■ Activity:
Would you copy only the lines below, beginning with the one that contains "(400, 431) = (365, 458): beige" and running through the last entry line?

■ Data for analysis:

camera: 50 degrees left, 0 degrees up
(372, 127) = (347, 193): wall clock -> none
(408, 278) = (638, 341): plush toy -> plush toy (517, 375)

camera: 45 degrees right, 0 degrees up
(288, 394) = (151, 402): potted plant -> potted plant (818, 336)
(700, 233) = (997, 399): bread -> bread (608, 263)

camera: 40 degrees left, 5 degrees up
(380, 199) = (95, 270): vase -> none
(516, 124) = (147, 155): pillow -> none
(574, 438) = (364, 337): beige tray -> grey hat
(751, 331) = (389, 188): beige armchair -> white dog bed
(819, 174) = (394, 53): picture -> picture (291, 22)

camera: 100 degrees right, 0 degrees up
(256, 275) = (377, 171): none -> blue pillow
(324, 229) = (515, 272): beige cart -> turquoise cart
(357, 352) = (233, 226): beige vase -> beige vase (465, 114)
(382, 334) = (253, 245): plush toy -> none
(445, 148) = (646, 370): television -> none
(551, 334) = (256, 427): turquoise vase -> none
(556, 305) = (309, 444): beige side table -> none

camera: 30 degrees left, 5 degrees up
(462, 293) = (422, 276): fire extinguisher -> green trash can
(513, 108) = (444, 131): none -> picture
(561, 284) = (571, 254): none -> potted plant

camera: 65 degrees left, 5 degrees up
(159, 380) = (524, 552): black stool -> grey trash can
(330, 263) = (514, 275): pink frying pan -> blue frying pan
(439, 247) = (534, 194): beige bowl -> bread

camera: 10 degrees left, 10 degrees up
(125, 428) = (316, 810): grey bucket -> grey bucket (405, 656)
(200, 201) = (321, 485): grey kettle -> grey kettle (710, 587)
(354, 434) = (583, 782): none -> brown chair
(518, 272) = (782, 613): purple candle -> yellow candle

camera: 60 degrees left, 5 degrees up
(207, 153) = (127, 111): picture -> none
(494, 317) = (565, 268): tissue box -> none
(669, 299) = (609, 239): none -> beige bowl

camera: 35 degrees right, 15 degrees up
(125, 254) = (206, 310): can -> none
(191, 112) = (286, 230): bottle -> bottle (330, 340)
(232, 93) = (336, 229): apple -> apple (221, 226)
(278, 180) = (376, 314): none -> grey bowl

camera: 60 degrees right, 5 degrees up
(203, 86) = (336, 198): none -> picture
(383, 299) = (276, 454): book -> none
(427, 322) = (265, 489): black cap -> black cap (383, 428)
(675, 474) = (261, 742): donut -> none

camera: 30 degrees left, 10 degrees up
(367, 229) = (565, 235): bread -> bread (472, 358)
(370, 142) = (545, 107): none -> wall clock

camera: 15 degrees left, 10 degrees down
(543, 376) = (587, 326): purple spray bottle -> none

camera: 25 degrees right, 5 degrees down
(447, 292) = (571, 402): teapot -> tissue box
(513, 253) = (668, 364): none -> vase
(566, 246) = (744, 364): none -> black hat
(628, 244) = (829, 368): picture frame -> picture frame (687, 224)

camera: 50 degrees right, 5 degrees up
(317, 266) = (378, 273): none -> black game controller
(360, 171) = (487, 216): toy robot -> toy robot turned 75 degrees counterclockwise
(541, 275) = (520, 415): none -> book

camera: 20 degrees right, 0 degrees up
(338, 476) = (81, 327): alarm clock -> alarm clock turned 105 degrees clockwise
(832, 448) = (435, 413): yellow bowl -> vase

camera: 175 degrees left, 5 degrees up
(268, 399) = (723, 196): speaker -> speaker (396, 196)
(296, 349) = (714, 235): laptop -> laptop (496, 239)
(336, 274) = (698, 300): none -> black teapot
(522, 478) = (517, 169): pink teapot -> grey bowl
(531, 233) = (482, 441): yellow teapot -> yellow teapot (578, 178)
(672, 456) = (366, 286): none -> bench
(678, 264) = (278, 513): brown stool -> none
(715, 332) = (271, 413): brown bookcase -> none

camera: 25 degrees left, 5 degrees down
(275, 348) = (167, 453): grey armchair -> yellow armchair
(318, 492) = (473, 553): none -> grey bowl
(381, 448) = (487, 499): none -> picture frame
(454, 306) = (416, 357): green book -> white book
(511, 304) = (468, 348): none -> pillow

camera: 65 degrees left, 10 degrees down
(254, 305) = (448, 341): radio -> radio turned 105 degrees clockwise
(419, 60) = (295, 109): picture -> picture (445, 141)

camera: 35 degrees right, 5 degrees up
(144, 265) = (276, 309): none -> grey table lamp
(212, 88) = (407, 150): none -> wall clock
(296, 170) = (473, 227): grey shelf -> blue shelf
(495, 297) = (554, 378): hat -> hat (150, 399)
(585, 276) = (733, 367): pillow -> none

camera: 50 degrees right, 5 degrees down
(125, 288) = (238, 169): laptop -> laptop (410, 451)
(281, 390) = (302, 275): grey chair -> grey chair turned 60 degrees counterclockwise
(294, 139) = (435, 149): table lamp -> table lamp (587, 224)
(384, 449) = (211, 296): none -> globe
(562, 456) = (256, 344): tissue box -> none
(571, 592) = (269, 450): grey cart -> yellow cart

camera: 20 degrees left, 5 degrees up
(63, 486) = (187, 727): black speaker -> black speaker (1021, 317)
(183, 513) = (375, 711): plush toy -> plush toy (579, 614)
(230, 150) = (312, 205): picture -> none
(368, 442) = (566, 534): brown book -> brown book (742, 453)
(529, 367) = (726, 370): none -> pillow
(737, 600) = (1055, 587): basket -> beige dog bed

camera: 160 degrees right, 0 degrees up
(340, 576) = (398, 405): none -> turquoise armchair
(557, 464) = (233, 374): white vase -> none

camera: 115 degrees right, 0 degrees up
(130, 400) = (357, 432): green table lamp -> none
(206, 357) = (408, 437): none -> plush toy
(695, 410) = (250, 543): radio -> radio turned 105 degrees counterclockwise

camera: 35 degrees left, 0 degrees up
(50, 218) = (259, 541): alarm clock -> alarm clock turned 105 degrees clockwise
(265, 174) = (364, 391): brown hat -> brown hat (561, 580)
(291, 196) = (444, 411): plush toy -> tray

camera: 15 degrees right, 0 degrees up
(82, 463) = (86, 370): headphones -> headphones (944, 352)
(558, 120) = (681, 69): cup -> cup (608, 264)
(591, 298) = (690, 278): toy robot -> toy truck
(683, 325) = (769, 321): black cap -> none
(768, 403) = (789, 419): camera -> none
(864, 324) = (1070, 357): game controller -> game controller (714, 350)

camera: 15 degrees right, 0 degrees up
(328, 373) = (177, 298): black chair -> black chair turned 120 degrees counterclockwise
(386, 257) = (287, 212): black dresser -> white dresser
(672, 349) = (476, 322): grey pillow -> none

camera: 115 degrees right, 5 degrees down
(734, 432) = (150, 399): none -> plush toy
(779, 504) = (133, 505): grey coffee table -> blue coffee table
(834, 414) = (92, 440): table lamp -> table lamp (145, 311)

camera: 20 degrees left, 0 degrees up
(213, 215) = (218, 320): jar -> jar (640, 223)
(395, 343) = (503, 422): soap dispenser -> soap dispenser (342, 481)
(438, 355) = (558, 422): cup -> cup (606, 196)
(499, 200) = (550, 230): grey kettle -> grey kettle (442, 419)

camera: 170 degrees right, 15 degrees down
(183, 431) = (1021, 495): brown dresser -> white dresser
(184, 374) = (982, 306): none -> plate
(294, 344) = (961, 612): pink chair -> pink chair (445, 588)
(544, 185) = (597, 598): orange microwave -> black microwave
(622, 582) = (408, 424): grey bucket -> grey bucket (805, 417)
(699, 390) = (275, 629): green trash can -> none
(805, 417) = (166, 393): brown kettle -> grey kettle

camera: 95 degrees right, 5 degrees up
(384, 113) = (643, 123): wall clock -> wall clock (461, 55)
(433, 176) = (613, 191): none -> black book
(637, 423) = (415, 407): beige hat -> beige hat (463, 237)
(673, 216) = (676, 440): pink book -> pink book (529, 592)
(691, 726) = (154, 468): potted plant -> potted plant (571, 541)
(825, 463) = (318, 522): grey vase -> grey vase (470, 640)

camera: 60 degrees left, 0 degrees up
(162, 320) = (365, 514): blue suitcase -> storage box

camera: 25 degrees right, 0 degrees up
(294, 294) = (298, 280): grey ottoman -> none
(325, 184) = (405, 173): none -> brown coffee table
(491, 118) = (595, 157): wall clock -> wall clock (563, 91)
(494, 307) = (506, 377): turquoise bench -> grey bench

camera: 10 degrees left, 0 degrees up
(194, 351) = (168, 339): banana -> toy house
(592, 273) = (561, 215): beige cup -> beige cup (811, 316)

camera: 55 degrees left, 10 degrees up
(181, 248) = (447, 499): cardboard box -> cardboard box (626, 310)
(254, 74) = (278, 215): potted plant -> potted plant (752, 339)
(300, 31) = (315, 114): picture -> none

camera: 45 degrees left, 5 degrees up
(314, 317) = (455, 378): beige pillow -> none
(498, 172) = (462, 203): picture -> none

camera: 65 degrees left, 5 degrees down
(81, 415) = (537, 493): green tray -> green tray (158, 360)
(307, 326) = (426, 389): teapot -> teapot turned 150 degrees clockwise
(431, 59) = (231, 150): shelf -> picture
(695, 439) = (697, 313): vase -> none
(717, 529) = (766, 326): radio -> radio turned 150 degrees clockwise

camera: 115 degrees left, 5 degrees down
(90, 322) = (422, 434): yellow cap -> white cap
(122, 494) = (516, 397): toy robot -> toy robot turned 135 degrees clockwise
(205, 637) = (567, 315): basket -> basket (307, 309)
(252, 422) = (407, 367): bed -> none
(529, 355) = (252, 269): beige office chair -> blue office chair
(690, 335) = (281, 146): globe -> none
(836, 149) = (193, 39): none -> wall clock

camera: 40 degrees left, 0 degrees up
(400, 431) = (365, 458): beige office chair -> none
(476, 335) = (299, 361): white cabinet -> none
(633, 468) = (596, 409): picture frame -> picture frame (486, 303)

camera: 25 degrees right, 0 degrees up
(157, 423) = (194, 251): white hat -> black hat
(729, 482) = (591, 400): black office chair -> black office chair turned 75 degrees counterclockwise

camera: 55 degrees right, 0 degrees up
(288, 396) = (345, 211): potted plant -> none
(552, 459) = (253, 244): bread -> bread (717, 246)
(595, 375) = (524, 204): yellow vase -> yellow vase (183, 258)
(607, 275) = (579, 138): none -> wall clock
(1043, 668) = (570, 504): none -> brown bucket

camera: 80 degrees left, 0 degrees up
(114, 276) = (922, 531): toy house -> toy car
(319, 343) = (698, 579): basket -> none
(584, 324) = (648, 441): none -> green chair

■ Final answer:
(400, 431) = (365, 458): beige office chair -> none
(476, 335) = (299, 361): white cabinet -> none
(633, 468) = (596, 409): picture frame -> picture frame (486, 303)

camera: 25 degrees right, 0 degrees up
(157, 423) = (194, 251): white hat -> black hat
(729, 482) = (591, 400): black office chair -> black office chair turned 75 degrees counterclockwise

camera: 55 degrees right, 0 degrees up
(288, 396) = (345, 211): potted plant -> none
(552, 459) = (253, 244): bread -> bread (717, 246)
(595, 375) = (524, 204): yellow vase -> yellow vase (183, 258)
(607, 275) = (579, 138): none -> wall clock
(1043, 668) = (570, 504): none -> brown bucket

camera: 80 degrees left, 0 degrees up
(114, 276) = (922, 531): toy house -> toy car
(319, 343) = (698, 579): basket -> none
(584, 324) = (648, 441): none -> green chair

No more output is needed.